4 min read.Updated: 19 Aug 2021, 09:57 PM ISTShuli Ren, Bloomberg
Its Belt and Road assets in the region have been poor performers
The hurried withdrawal of the US from Afghanistan—the 1975 fall of Saigon déjà vu—has been heralded as a win for China and an opportunity for Beijing to extend its influence across the region. It’s even been raised as a lesson for Taiwan not to rely on American protection, in the eyes of the Global Times, a state-run tabloid. However, the ironic truth for China is that the only thing worse than US soldiers near its borders is not having them there at all. Afghanistan is a big headache for Beijing, which fears chaos there will spill over not just to its restive region of Xinjiang but to Pakistan. The People’s Republic has invested huge infrastructure projects as well as extended huge loans to Islamabad as part of the Belt and Road Initiative (BRI).
Since the BRI’s inception in 2013, China has splashed billions of dollars abroad: building roads, dams and power plants. China Development Bank and Export-Import Bank of China lent an estimated $282 billion to countries in Asia, Africa, Latin America and Europe. So much so that in 2020, China’s capital account recorded a deficit for the first time. Pakistan is the biggest beneficiary of this infrastructure drive. The so-called China Pakistan Economic Corridor is reportedly worth $62 billion. The country is potentially a key link between China’s interests in Central Asia and the shipping lanes in the Indian Ocean.
But lately, Beijing has begun to worry about its assets there. On 14 July, a blast on a Chinese shuttle bus in northern Pakistan killed nine Chinese engineers working on the $4 billion Dasu dam. The project, led by state-owned China Gezhouba Group, is not even part of the Corridor, and is financed by the World Bank. This attack followed a Pakistani Taliban suicide bombing at a hotel where the Chinese ambassador was staying. No one has claimed responsibility for the Dasu attack. Pakistan last week placed blame on the Afghan Taliban, saying, “Afghan soil was used for this incident."
So far, the Chinese are being diplomatic. When asked about the connection between the Dasu attack and the Taliban, the foreign ministry countered with: Which Taliban? Beijing portrays the Afghan Taliban as “a pivotal military and political force" but sees the Pakistani Taliban as a terrorist group. In late July, during an Afghan Taliban charm- offensive visit, Beijing extracted a public pledge that they would not allow the use of Afghan soil as a base to attack China. This showcases how uneasy Beijing is with Afghanistan’s new rulers. While China has not invested much in Afghanistan, it can’t afford it to destabilize Pakistan.
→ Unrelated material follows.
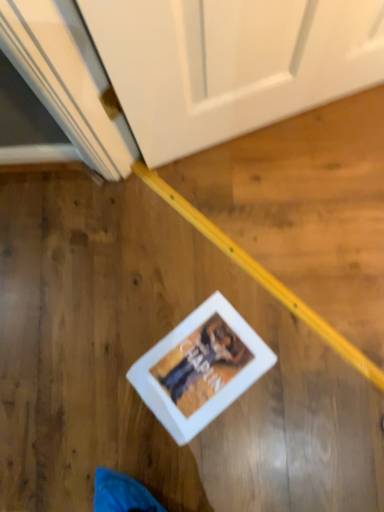
Where is `vacant area on top of white matte picture frame at lower center (from a real-world perspective)`? This screenshot has width=384, height=512. vacant area on top of white matte picture frame at lower center (from a real-world perspective) is located at coordinates (198, 371).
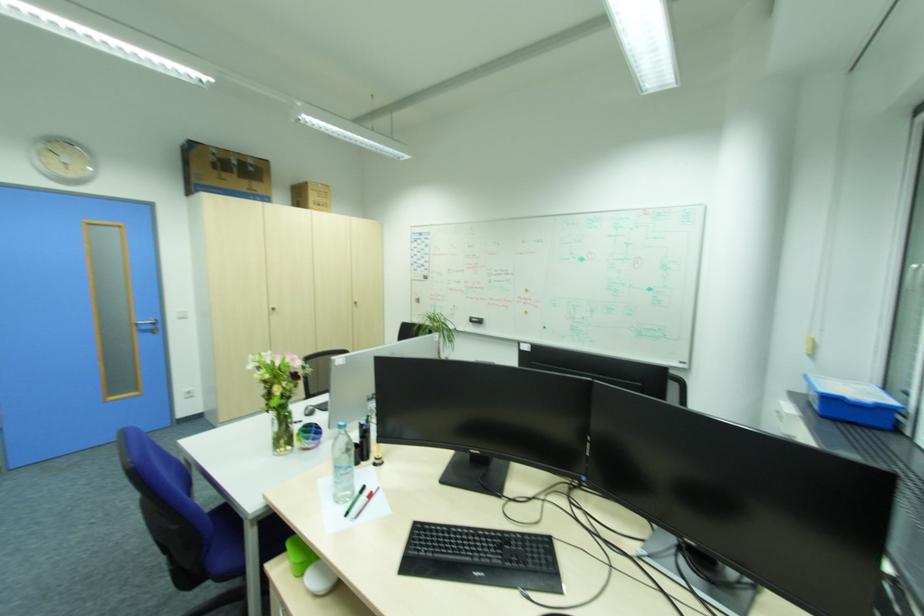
Beijing still has very vivid memories of its last creditor’s trap, which it stumbled into with Venezuela six years ago. One more failed bet on a failed state will cut to the heart of its BRI dreams.
Venezuela was once the Chinese policy banks’ favourite. With loan-for-oil deals, China bet that the country’s petroleum production was enough collateral for debt repayments. By April 2013, China had provided Venezuela with a $40 billion credit line, with about $30 billion of it still outstanding. That was a miscalculation. During the 2014-2015 commodities downturn, Brent crude went from $100 per barrel to half that; and China had to renew $9 billion of previous loan tranches just to help Venezuela navigate the crisis and boost oil output capacity. China still hasn’t got a big chunk of its money back. Last year, the Venezuelan government reportedly received a grace period on loans worth some $19 billion.
That creditor trap has dented confidence. China’s policy banks have not delivered fresh funding to Venezuela since 2013. Failure to protect its interests in Pakistan will raise even more questions about the BRI.
Most of Beijing’s troubles comes from the way it approaches loan-making. Where the World Bank funds projects based on concrete metrics such as country risk premium and required rate of return, China seems to operate on instinct. Instead of looking backward into a country’s credit history, Beijing tries to project what the debtor might look like if it got enough investment and infrastructure—a pie-in-the-sky approach.
There may be domestic blowback to a failure of the BRI. The Chinese people may not be all that generous about Beijing’s largesse abroad if it amounts to little. Indeed, the policy banks were set up to execute fiscal stimulus and give out business loans at home, not to fund failed states. China Development Bank, the most muscular one, is already under-capitalized compared to its global peers. Why should China’s banks get mired in distressed nations? Even with Beijing’s help, Pakistan is a basket case. It has taken 13 bailouts in 30 years from the International Monetary Fund.
While America’s Afghan debacle was spectacular, it wasn’t a win for China. One superpower wants its soldiers to return. And the other? China just wants some positive internal rates of return to justify its dream of a new Silk Road.
Shuli Ren is a Bloomberg Opinion columnist covering Asian markets.